_Instructions to follow_
Identify every line in the records below that contains the string "всегда" and copy each such line in full. Case counts.

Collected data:

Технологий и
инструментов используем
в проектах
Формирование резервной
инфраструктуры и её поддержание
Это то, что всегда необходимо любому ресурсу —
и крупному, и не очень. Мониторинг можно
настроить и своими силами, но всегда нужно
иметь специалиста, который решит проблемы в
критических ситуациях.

_Result for this task_
Это то, что всегда необходимо любому ресурсу —
настроить и своими силами, но всегда нужно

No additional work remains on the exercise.